DENÚNCIA APONTA ESQUEMA DE ALTERAÇÃO FRAUDULENTA DE ESTATUTOS RELIGIOSOS COM POSSÍVEL CONIVÊNCIA INTERNA NO INAR

 


Nas últimas semanas, documentos e testemunhos chegados à nossa redacção denunciam um alegado esquema de manipulação de estatutos de igrejas em Angola, com possível envolvimento interno no Instituto Nacional para os Assuntos Religiosos (INAR). As informações apontam para práticas fraudulentas, incluindo a alteração de identidades religiosas e de liderança, emtroca de vantagens ilícitas.

Um dos casos mais evidentes envolve a Congregação Evangélica da Fé em Jesus Cristo em Angola (CEFJCA), fundada em 24 de Maio de 1988 pelo Reverendo PassifuMiguel e reconhecida oficialmente em 1992, conforme Diário da República Iª Série nº 46/92 de 14 de Outubro. Segundo o dossiê analisado, após a morte do fundador, em 1997, a igreja terá passado por um período de fragilidade administrativa, durante o qual documentos originais foramapropriados e alterados.

Entre as mudanças apontadas estão a substituição do fundador por William Branham, a modificação da doutrina, alterações na liderança, a introdução de estruturas diferentes e a alterando à identidade original, configurando-se no extravio da essência da Igreja Congregação Evangélica da Fé em Angola 

Fontes ligadas ao processo falam em “indícios claros de manipulação documental”, com o objectivo de reconfigurar a identidade da igreja e associá-la a outra confissão religiosa já reconhecida no país. As denúncias apontam ainda a existência de um esquema recorrente, com alegado envolvimento de funcionários do INAR, sendo citado Adriano Bernardo Adão António, que exerce funções como Chefe de Departamento de Acompanhamento as Confissões Religiosas (DACR).

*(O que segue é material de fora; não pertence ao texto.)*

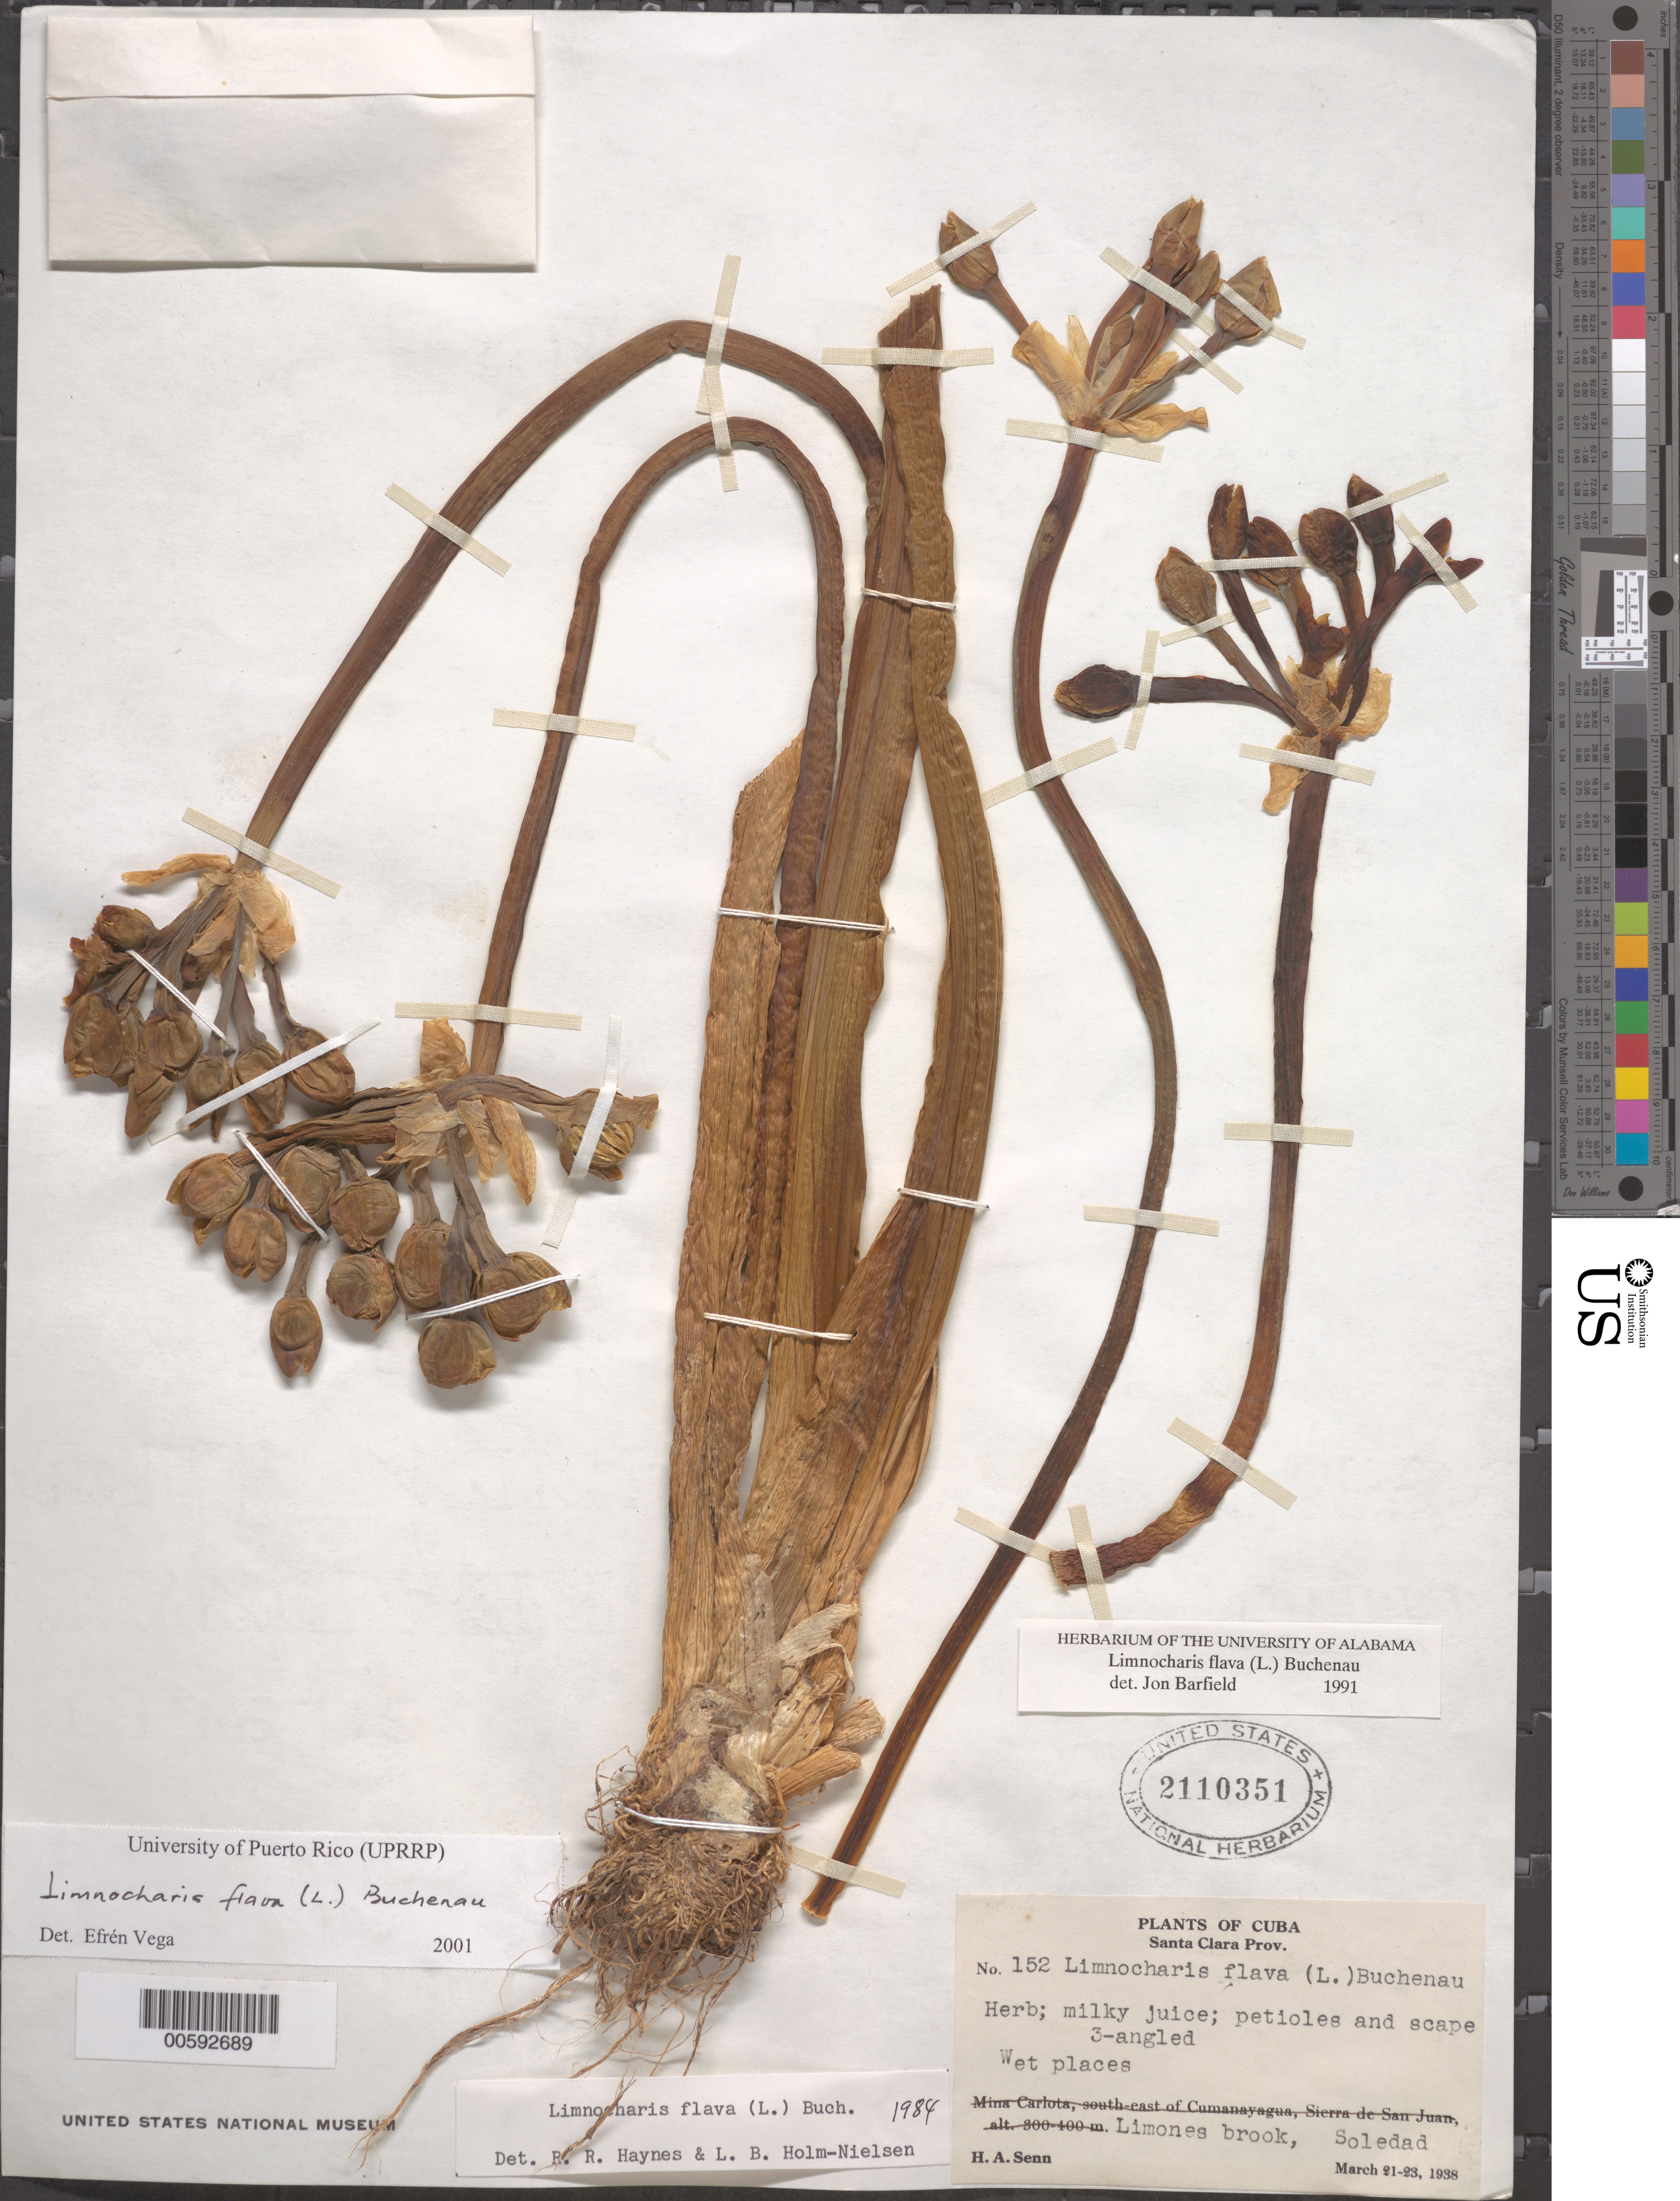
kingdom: Plantae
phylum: Tracheophyta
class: Liliopsida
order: Alismatales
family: Alismataceae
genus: Limnocharis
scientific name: Limnocharis flava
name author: (L.) Buchenau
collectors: H. A. Senn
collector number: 152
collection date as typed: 21 Mar 1938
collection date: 1938-03-21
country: Cuba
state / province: Cienfuegos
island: Greater Antilles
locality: Limones Brook, Soledad. [In former Las Villas (Santa Clara) Province.]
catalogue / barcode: US 2110351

No âmbito da investigação, a nossa equipa tentou contactar o líder da Igreja Mensagem do Último Tempo (IMUT), mas não tivemos sucesso. Fontes ligadas à instituição indicam, contudo, que a igreja se considera alvo de perseguição por reivindicar os seus direitos e que o seu líder terá recorrido à via judicial para tratar o caso.

Por outro lado, contactos com pastores da Congregação Evangélica da Fé revelam uma invasão de alguns pastores identificados como branamistas. Os primeiros acusam os segundos de impor uma nova doutrina, alegadamente com respaldo institucional. Há relatos de intimidação, com líderes e fiéis a afirmarem temer represálias, incluindo o encerramento da igreja ou afastamento de pastores.

Face à gravidade das denúncias, é defendida a necessidade de uma investigação aprofundada, que permita apurar responsabilidades, travar eventuais irregularidades e restaurar a legalidade no sector religioso.

O caso levanta ainda várias questões sobre quem beneficia destas práticas e sobre a eficácia dos mecanismos de controlo existentes, temas que poderão ser aprofundados em próximas reportagens.